As I close my 36-year chapter as an official member of the New Hampton School community, my heart is full. Early in my career, graduation day meant tears and sad farewells. As my career progressed, these sentiments changed to joy. Perhaps this is because I was able to see my former students as successful, engaged adults, and I knew a small part of my work had come to fruition. My commencement address afforded me the opportunity to teach my final lesson; I concluded with the words of Emerson, “To leave the world a bit better, whether by a healthy child, a garden patch or a redeemed social condition; to know even one life has breathed easier because you have lived. That is to have succeeded.” Roddy Ames, unknowingly, used this same quotation when he spoke about me at the reunion celebration. New Hampton School affords its students and faculty alike the opportunity to become a bit better every day. I see the NHS campus as my “garden patch.”
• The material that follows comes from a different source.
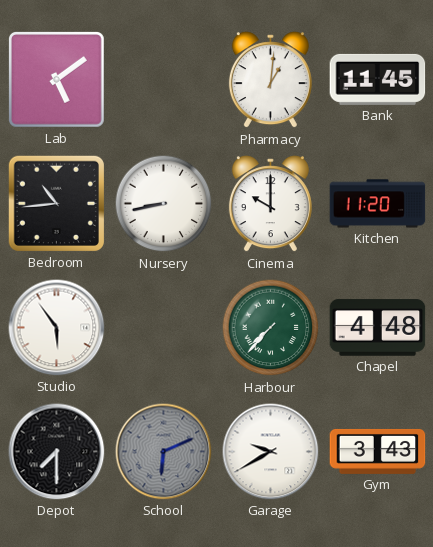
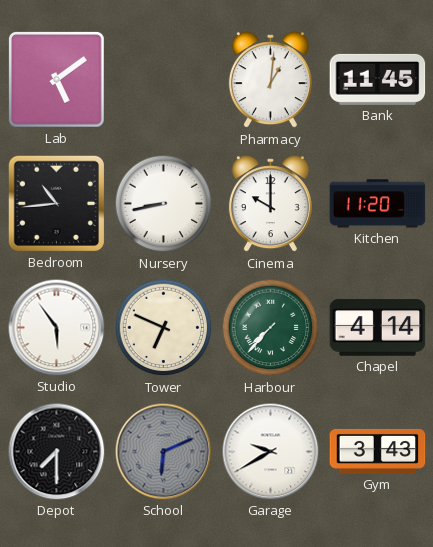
Tower: none -> 6:49
Chapel: 4:48 -> 4:14
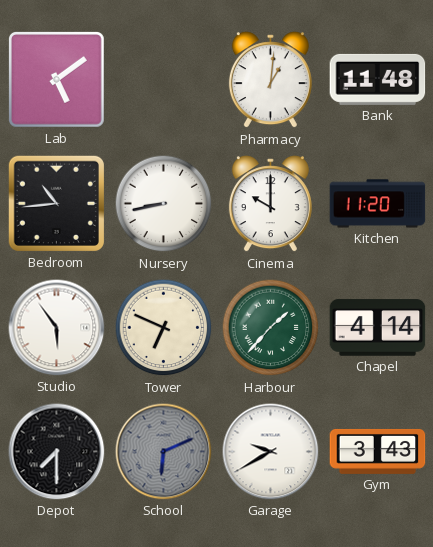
Bank: 11:45 -> 11:48
Harbour: 7:37 -> 1:37
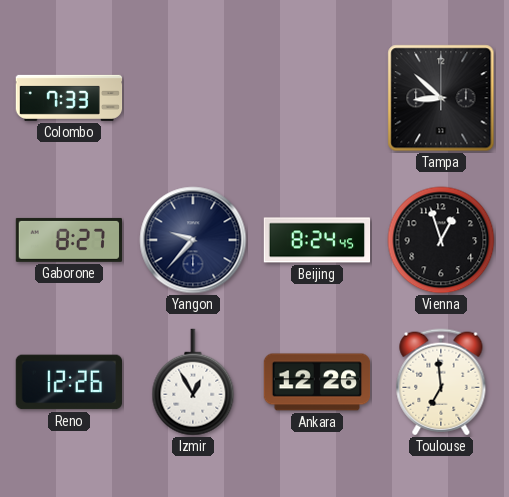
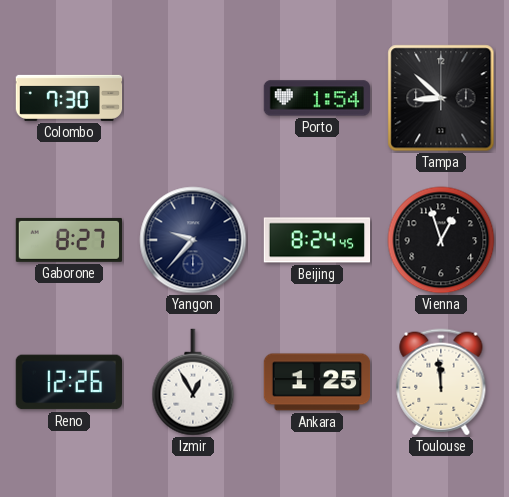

I was overwhelmed with gratitude when I learned an endowed fund had been established in my name for faculty professional development. The work the faculty are asked to do is multidimensional. Yes, they need to know their content areas and coaching areas and be apprised of the latest brain research and pedagogy; however, they also need to understand and, more importantly, appreciate adolescence. They need to parent in the residence halls and support the emotional well-being of each student in their care. They also need to support community standards and respond in emergency situations. These are tall tasks, and ones requiring training, practice, and support. My hope is this fund will support training in all areas of school life. Jess MacLeod, as Dean of Faculty, has established a professional development model where each of these areas will be covered. The fund will support the continual training of the faculty so they feel ably readied to support the students in their care.
Kelsey, my daughter, also spoke at the reunion event. As an experienced boarding school educator and leader, she spoke of the term “in loco parentis” and how seriously I have embraced this expectation during my career. Kelsey shared, “Thank you for showing me, and others, what it is to have an open home and heart to your students. While the intellectual gifts you cultivated in Lane Hall are lifelong, residential schools are also places where learning transcends the boundaries marked by the whiteboards—no one knows that more than you. You have watched, supported, and cared for so many students as they transitioned from adolescents to adults and moved on to the next chapter of their lives.”
While I will no longer have an office at New Hampton School, I hope my relationships with those I have met at New Hampton School “transcend the whiteboard.” Social media can be a distraction, but it is also a valuable tool to remain connected to people. Please stay connected to me, your New Hampton School classmates, and your former teachers. Relationships bolster us; they define us; they make life full. So, I hope my departure from a formal role at New Hampton School is not “goodbye” but rather “see you soon.”